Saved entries
+++++

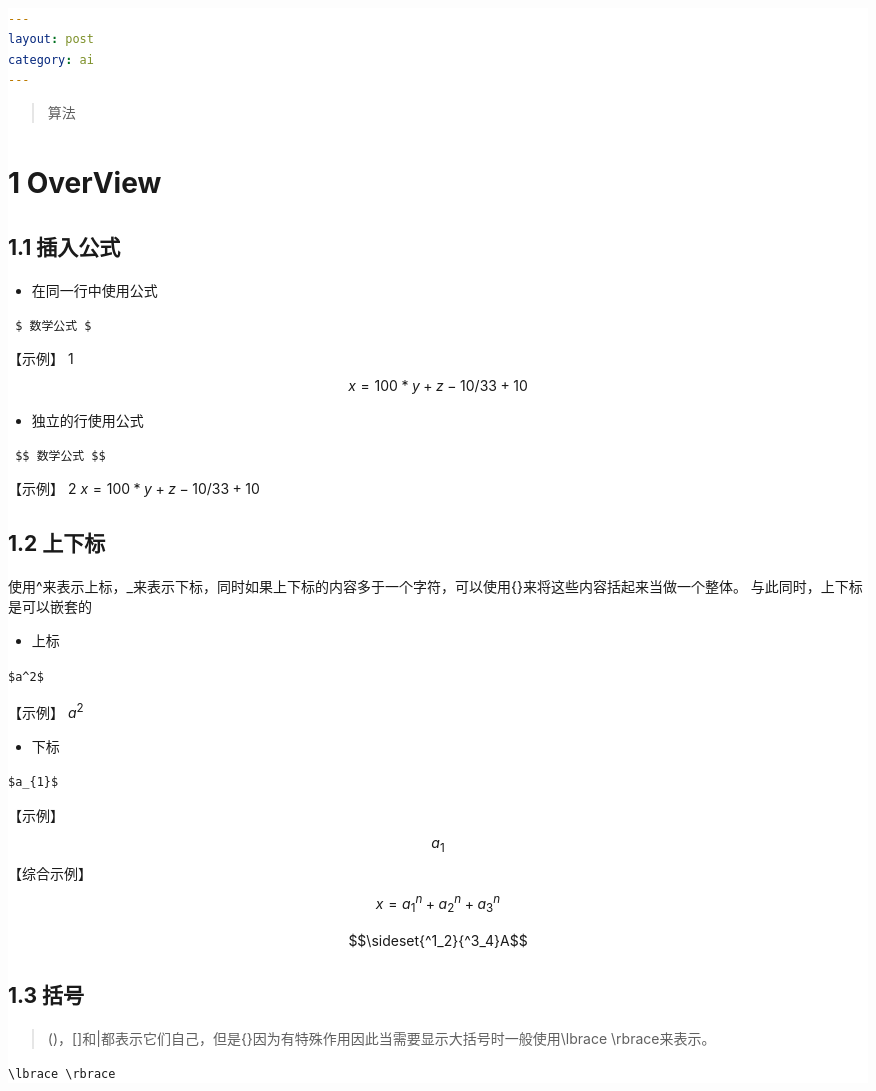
 ```yaml
---
layout: post
category: ai
---
```

> 算法

# 1 OverView

## 1.1 插入公式
- 在同一行中使用公式
```
 $ 数学公式 $
```
【示例】
1 $$x = 100 * y + z - 10 / 33 + 10 % 3$$

- 独立的行使用公式
```
 $$ 数学公式 $$
```
【示例】
2 $x = 100 * y + z - 10 / 33 + 10 % 3$

## 1.2 上下标

使用^来表示上标，_来表示下标，同时如果上下标的内容多于一个字符，可以使用{}来将这些内容括起来当做一个整体。
与此同时，上下标是可以嵌套的
- 上标

```
$a^2$
```
【示例】 $a^2$
- 下标

```
$a_{1}$
```

【示例】$$a_{1}$$
【综合示例】
$$x = a_{1}^n + a_{2}^n + a_{3}^n$$


$$\sideset{^1_2}{^3_4}A$$

## 1.3 括号
> ()，[]和|都表示它们自己，但是{}因为有特殊作用因此当需要显示大括号时一般使用\lbrace \rbrace来表示。

```
\lbrace \rbrace
```
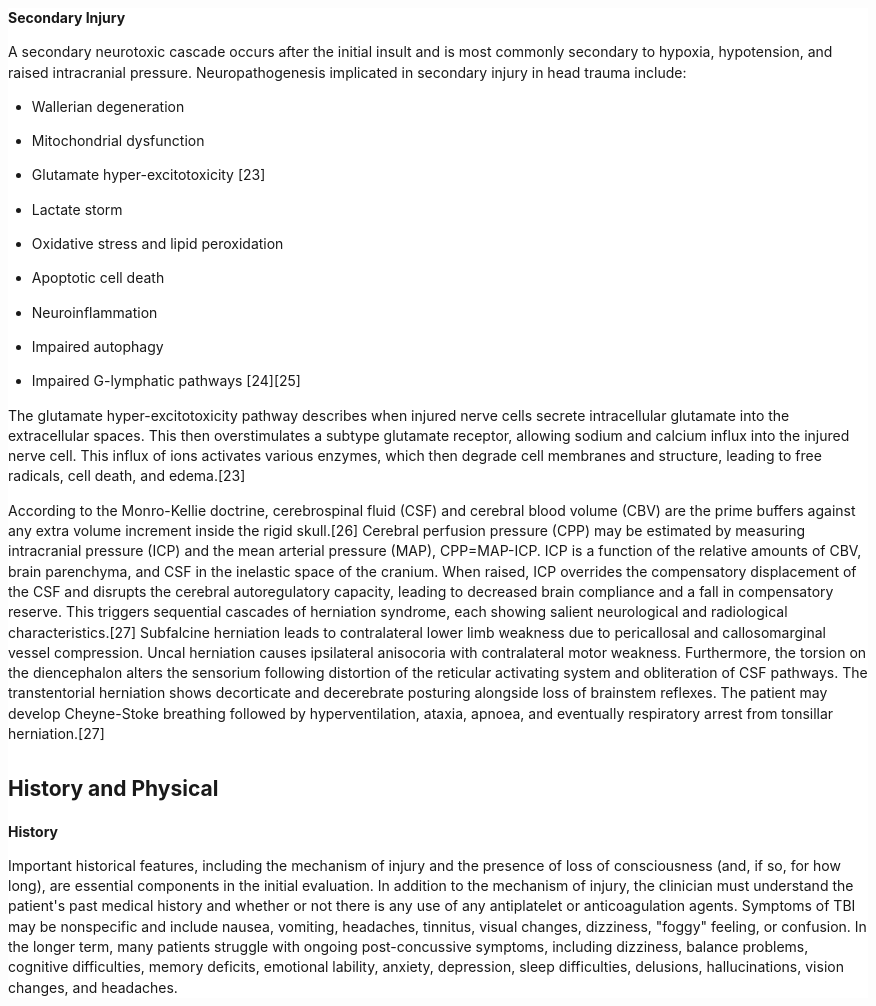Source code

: **Secondary Injury**

A secondary neurotoxic cascade occurs after the initial insult and is most commonly secondary to hypoxia, hypotension, and raised intracranial pressure. Neuropathogenesis implicated in secondary injury in head trauma include:

- Wallerian degeneration

- Mitochondrial dysfunction

- Glutamate hyper-excitotoxicity [23]

- Lactate storm

- Oxidative stress and lipid peroxidation

- Apoptotic cell death

- Neuroinflammation

- Impaired autophagy

- Impaired G-lymphatic pathways [24][25]

The glutamate hyper-excitotoxicity pathway describes when injured nerve cells secrete intracellular glutamate into the extracellular spaces. This then overstimulates a subtype glutamate receptor, allowing sodium and calcium influx into the injured nerve cell. This influx of ions activates various enzymes, which then degrade cell membranes and structure, leading to free radicals, cell death, and edema.[23]

According to the Monro-Kellie doctrine, cerebrospinal fluid (CSF) and cerebral blood volume (CBV) are the prime buffers against any extra volume increment inside the rigid skull.[26] Cerebral perfusion pressure (CPP) may be estimated by measuring intracranial pressure (ICP) and the mean arterial pressure (MAP), CPP=MAP-ICP. ICP is a function of the relative amounts of CBV, brain parenchyma, and CSF in the inelastic space of the cranium. When raised, ICP overrides the compensatory displacement of the CSF and disrupts the cerebral autoregulatory capacity, leading to decreased brain compliance and a fall in compensatory reserve. This triggers sequential cascades of herniation syndrome, each showing salient neurological and radiological characteristics.[27] Subfalcine herniation leads to contralateral lower limb weakness due to pericallosal and callosomarginal vessel compression. Uncal herniation causes ipsilateral anisocoria with contralateral motor weakness. Furthermore, the torsion on the diencephalon alters the sensorium following distortion of the reticular activating system and obliteration of CSF pathways. The transtentorial herniation shows decorticate and decerebrate posturing alongside loss of brainstem reflexes. The patient may develop Cheyne-Stoke breathing followed by hyperventilation, ataxia, apnoea, and eventually respiratory arrest from tonsillar herniation.[27]

## History and Physical

**History**

Important historical features, including the mechanism of injury and the presence of loss of consciousness (and, if so, for how long), are essential components in the initial evaluation. In addition to the mechanism of injury, the clinician must understand the patient's past medical history and whether or not there is any use of any antiplatelet or anticoagulation agents. Symptoms of TBI may be nonspecific and include nausea, vomiting, headaches, tinnitus, visual changes, dizziness, "foggy" feeling, or confusion. In the longer term, many patients struggle with ongoing post-concussive symptoms, including dizziness, balance problems, cognitive difficulties, memory deficits, emotional lability, anxiety, depression, sleep difficulties, delusions, hallucinations, vision changes, and headaches.
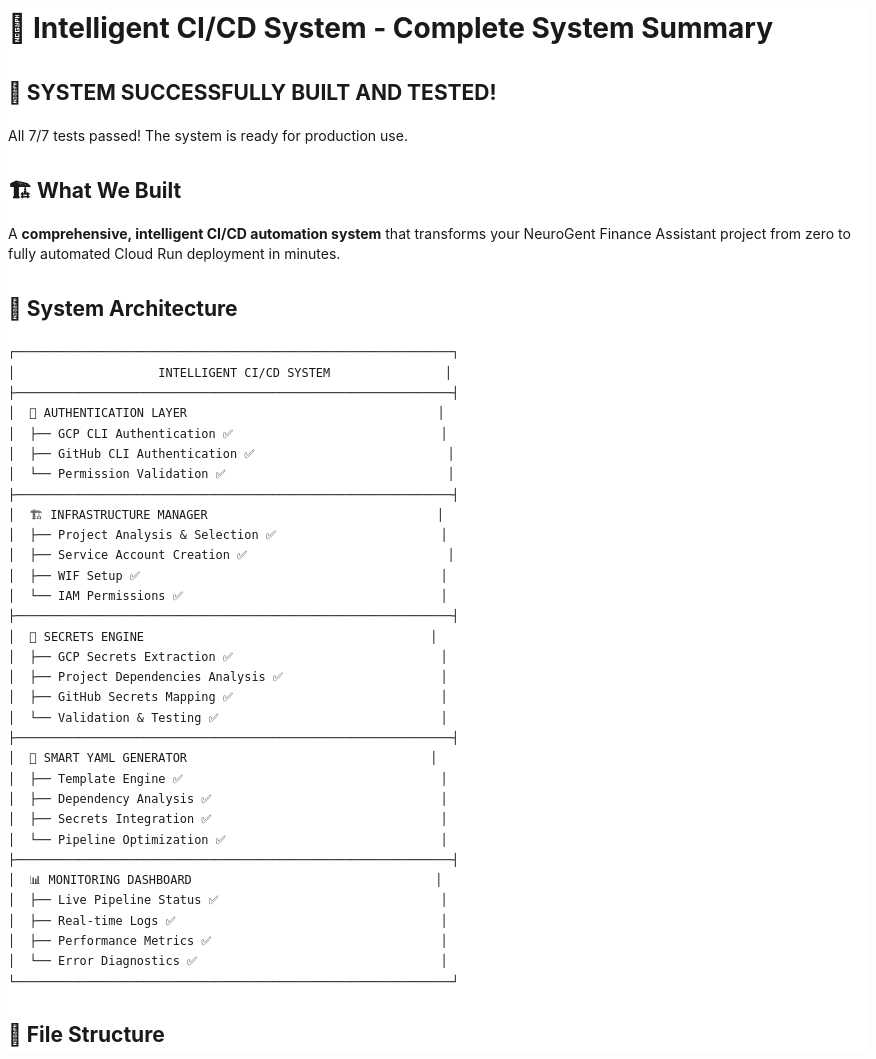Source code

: # 🚀 Intelligent CI/CD System - Complete System Summary

## 🎉 **SYSTEM SUCCESSFULLY BUILT AND TESTED!**

All 7/7 tests passed! The system is ready for production use.

## 🏗️ **What We Built**

A **comprehensive, intelligent CI/CD automation system** that transforms your NeuroGent Finance Assistant project from zero to fully automated Cloud Run deployment in minutes.

## 🔧 **System Architecture**

```
┌─────────────────────────────────────────────────────────────┐
│                    INTELLIGENT CI/CD SYSTEM                │
├─────────────────────────────────────────────────────────────┤
│  🔐 AUTHENTICATION LAYER                                   │
│  ├── GCP CLI Authentication ✅                             │
│  ├── GitHub CLI Authentication ✅                           │
│  └── Permission Validation ✅                               │
├─────────────────────────────────────────────────────────────┤
│  🏗️ INFRASTRUCTURE MANAGER                                │
│  ├── Project Analysis & Selection ✅                       │
│  ├── Service Account Creation ✅                            │
│  ├── WIF Setup ✅                                          │
│  └── IAM Permissions ✅                                    │
├─────────────────────────────────────────────────────────────┤
│  🔑 SECRETS ENGINE                                        │
│  ├── GCP Secrets Extraction ✅                             │
│  ├── Project Dependencies Analysis ✅                      │
│  ├── GitHub Secrets Mapping ✅                             │
│  └── Validation & Testing ✅                               │
├─────────────────────────────────────────────────────────────┤
│  📝 SMART YAML GENERATOR                                  │
│  ├── Template Engine ✅                                    │
│  ├── Dependency Analysis ✅                                │
│  ├── Secrets Integration ✅                                │
│  └── Pipeline Optimization ✅                              │
├─────────────────────────────────────────────────────────────┤
│  📊 MONITORING DASHBOARD                                  │
│  ├── Live Pipeline Status ✅                               │
│  ├── Real-time Logs ✅                                     │
│  ├── Performance Metrics ✅                                │
│  └── Error Diagnostics ✅                                  │
└─────────────────────────────────────────────────────────────┘
```

## 📁 **File Structure**
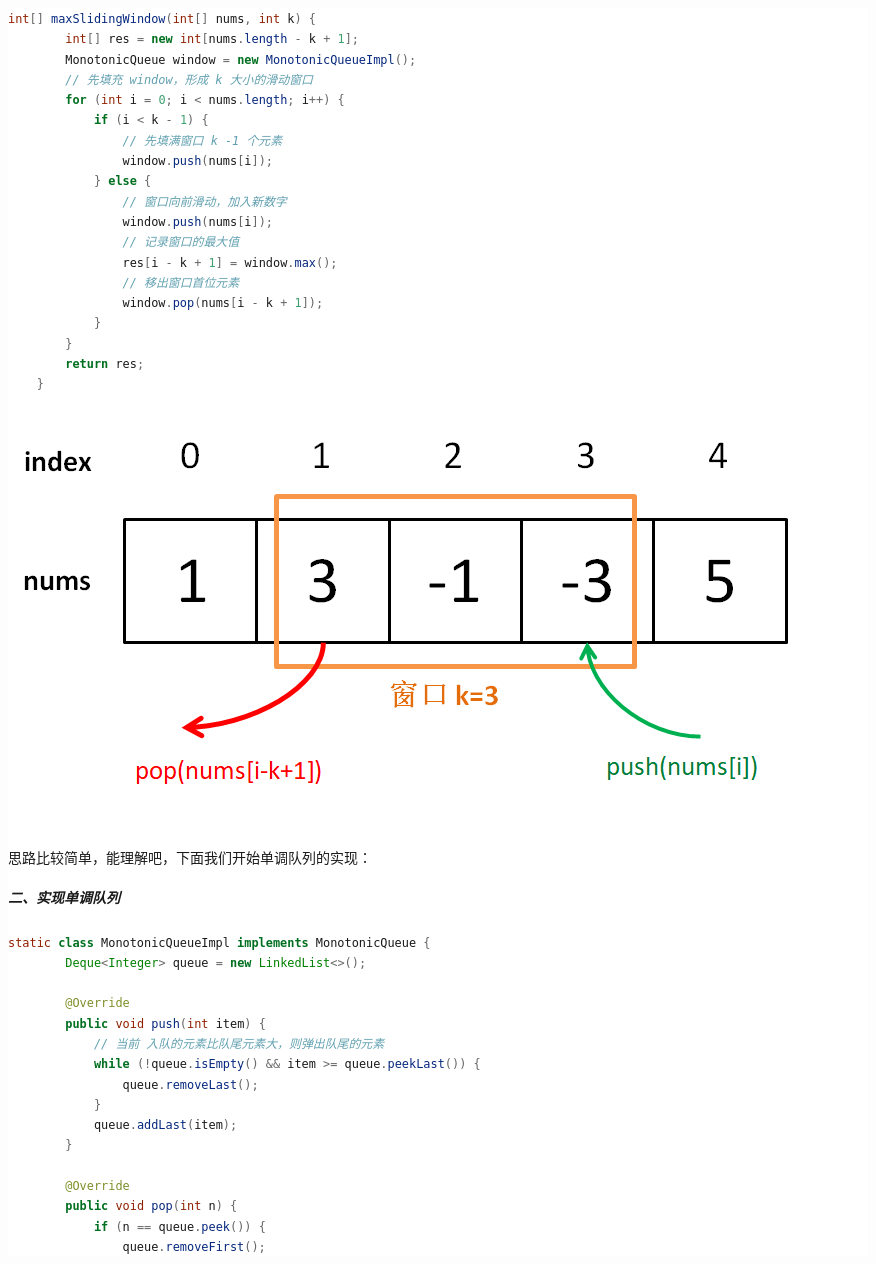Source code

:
 ```java
int[] maxSlidingWindow(int[] nums, int k) {
        int[] res = new int[nums.length - k + 1];
        MonotonicQueue window = new MonotonicQueueImpl();
        // 先填充 window，形成 k 大小的滑动窗口
        for (int i = 0; i < nums.length; i++) {
            if (i < k - 1) {
                // 先填满窗口 k -1 个元素
                window.push(nums[i]);
            } else {
                // 窗口向前滑动，加入新数字
                window.push(nums[i]);
                // 记录窗口的最大值
                res[i - k + 1] = window.max();
                // 移出窗口首位元素
                window.pop(nums[i - k + 1]);
            }
        }
        return res;
    }
```
![滑动窗口+单调队列](../algorithm/dynamic_programming/imgs/monotonic_window1.png)

思路比较简单，能理解吧，下面我们开始单调队列的实现：

##### 二、实现单调队列

```java
static class MonotonicQueueImpl implements MonotonicQueue {
        Deque<Integer> queue = new LinkedList<>();

        @Override
        public void push(int item) {
            // 当前 入队的元素比队尾元素大，则弹出队尾的元素
            while (!queue.isEmpty() && item >= queue.peekLast()) {
                queue.removeLast();
            }
            queue.addLast(item);
        }

        @Override
        public void pop(int n) {
            if (n == queue.peek()) {
                queue.removeFirst();
```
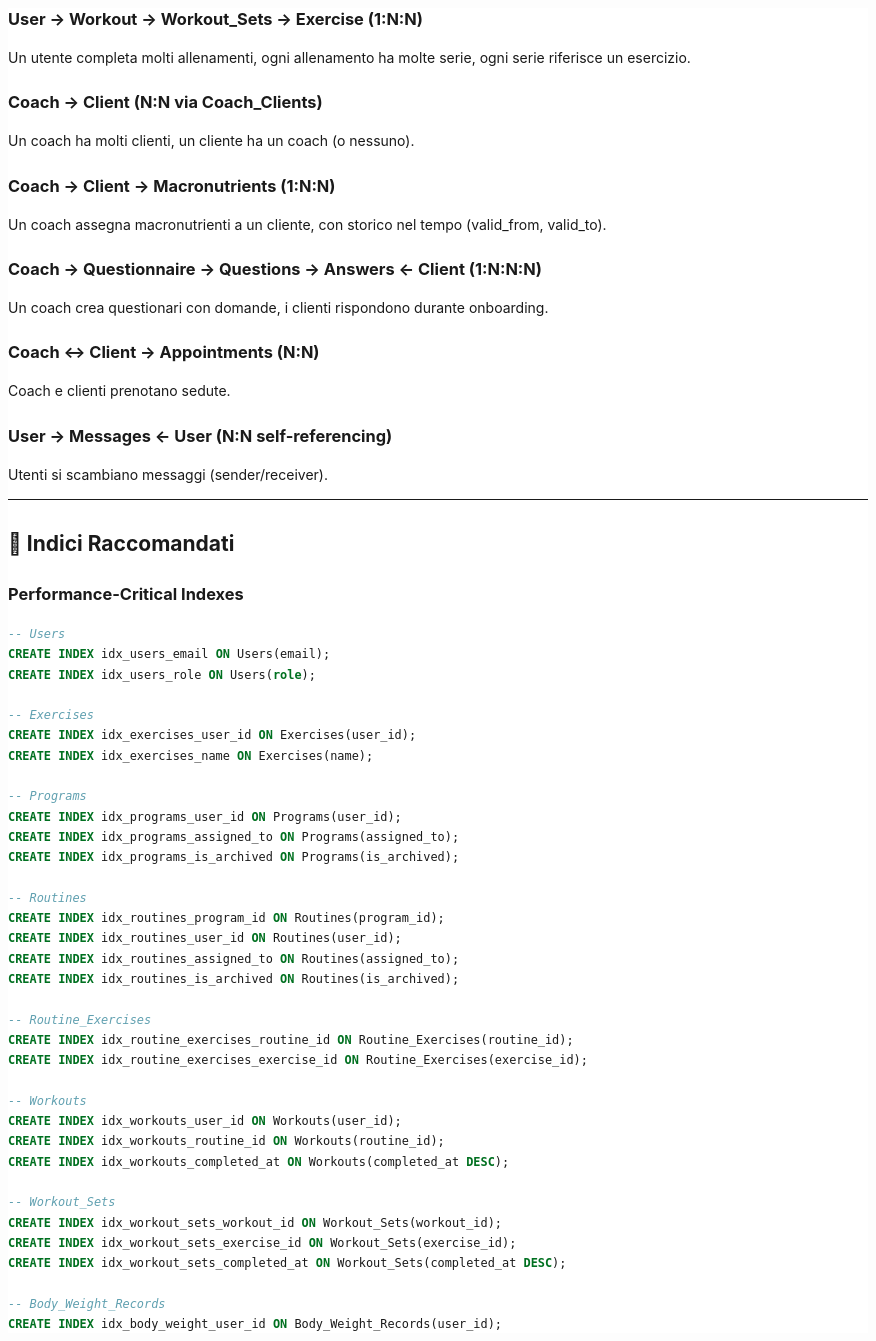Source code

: ### User → Workout → Workout_Sets → Exercise (1:N:N)
Un utente completa molti allenamenti, ogni allenamento ha molte serie, ogni serie riferisce un esercizio.

### Coach → Client (N:N via Coach_Clients)
Un coach ha molti clienti, un cliente ha un coach (o nessuno).

### Coach → Client → Macronutrients (1:N:N)
Un coach assegna macronutrienti a un cliente, con storico nel tempo (valid_from, valid_to).

### Coach → Questionnaire → Questions → Answers ← Client (1:N:N:N)
Un coach crea questionari con domande, i clienti rispondono durante onboarding.

### Coach ↔ Client → Appointments (N:N)
Coach e clienti prenotano sedute.

### User → Messages ← User (N:N self-referencing)
Utenti si scambiano messaggi (sender/receiver).

---

## 📐 Indici Raccomandati

### Performance-Critical Indexes

```sql
-- Users
CREATE INDEX idx_users_email ON Users(email);
CREATE INDEX idx_users_role ON Users(role);

-- Exercises
CREATE INDEX idx_exercises_user_id ON Exercises(user_id);
CREATE INDEX idx_exercises_name ON Exercises(name);

-- Programs
CREATE INDEX idx_programs_user_id ON Programs(user_id);
CREATE INDEX idx_programs_assigned_to ON Programs(assigned_to);
CREATE INDEX idx_programs_is_archived ON Programs(is_archived);

-- Routines
CREATE INDEX idx_routines_program_id ON Routines(program_id);
CREATE INDEX idx_routines_user_id ON Routines(user_id);
CREATE INDEX idx_routines_assigned_to ON Routines(assigned_to);
CREATE INDEX idx_routines_is_archived ON Routines(is_archived);

-- Routine_Exercises
CREATE INDEX idx_routine_exercises_routine_id ON Routine_Exercises(routine_id);
CREATE INDEX idx_routine_exercises_exercise_id ON Routine_Exercises(exercise_id);

-- Workouts
CREATE INDEX idx_workouts_user_id ON Workouts(user_id);
CREATE INDEX idx_workouts_routine_id ON Workouts(routine_id);
CREATE INDEX idx_workouts_completed_at ON Workouts(completed_at DESC);

-- Workout_Sets
CREATE INDEX idx_workout_sets_workout_id ON Workout_Sets(workout_id);
CREATE INDEX idx_workout_sets_exercise_id ON Workout_Sets(exercise_id);
CREATE INDEX idx_workout_sets_completed_at ON Workout_Sets(completed_at DESC);

-- Body_Weight_Records
CREATE INDEX idx_body_weight_user_id ON Body_Weight_Records(user_id);
```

+++++

Print exactly the lines from the first line of the records above through the line containing "The glutamate hyper-excitotoxicity", leaving out the pictures.

 ```yaml
---
layout: post
category: ai
---
```

> 算法

# 1 OverView

## 1.1 插入公式
- 在同一行中使用公式
```
 $ 数学公式 $
```
【示例】
1 $$x = 100 * y + z - 10 / 33 + 10 % 3$$

- 独立的行使用公式
```
 $$ 数学公式 $$
```
【示例】
2 $x = 100 * y + z - 10 / 33 + 10 % 3$

## 1.2 上下标

使用^来表示上标，_来表示下标，同时如果上下标的内容多于一个字符，可以使用{}来将这些内容括起来当做一个整体。
与此同时，上下标是可以嵌套的
- 上标

```
$a^2$
```
【示例】 $a^2$
- 下标

```
$a_{1}$
```

【示例】$$a_{1}$$
【综合示例】
$$x = a_{1}^n + a_{2}^n + a_{3}^n$$


$$\sideset{^1_2}{^3_4}A$$

## 1.3 括号
> ()，[]和|都表示它们自己，但是{}因为有特殊作用因此当需要显示大括号时一般使用\lbrace \rbrace来表示。

```
\lbrace \rbrace
```
Source code

: **Secondary Injury**

A secondary neurotoxic cascade occurs after the initial insult and is most commonly secondary to hypoxia, hypotension, and raised intracranial pressure. Neuropathogenesis implicated in secondary injury in head trauma include:

- Wallerian degeneration

- Mitochondrial dysfunction

- Glutamate hyper-excitotoxicity [23]

- Lactate storm

- Oxidative stress and lipid peroxidation

- Apoptotic cell death

- Neuroinflammation

- Impaired autophagy

- Impaired G-lymphatic pathways [24][25]

The glutamate hyper-excitotoxicity pathway describes when injured nerve cells secrete intracellular glutamate into the extracellular spaces. This then overstimulates a subtype glutamate receptor, allowing sodium and calcium influx into the injured nerve cell. This influx of ions activates various enzymes, which then degrade cell membranes and structure, leading to free radicals, cell death, and edema.[23]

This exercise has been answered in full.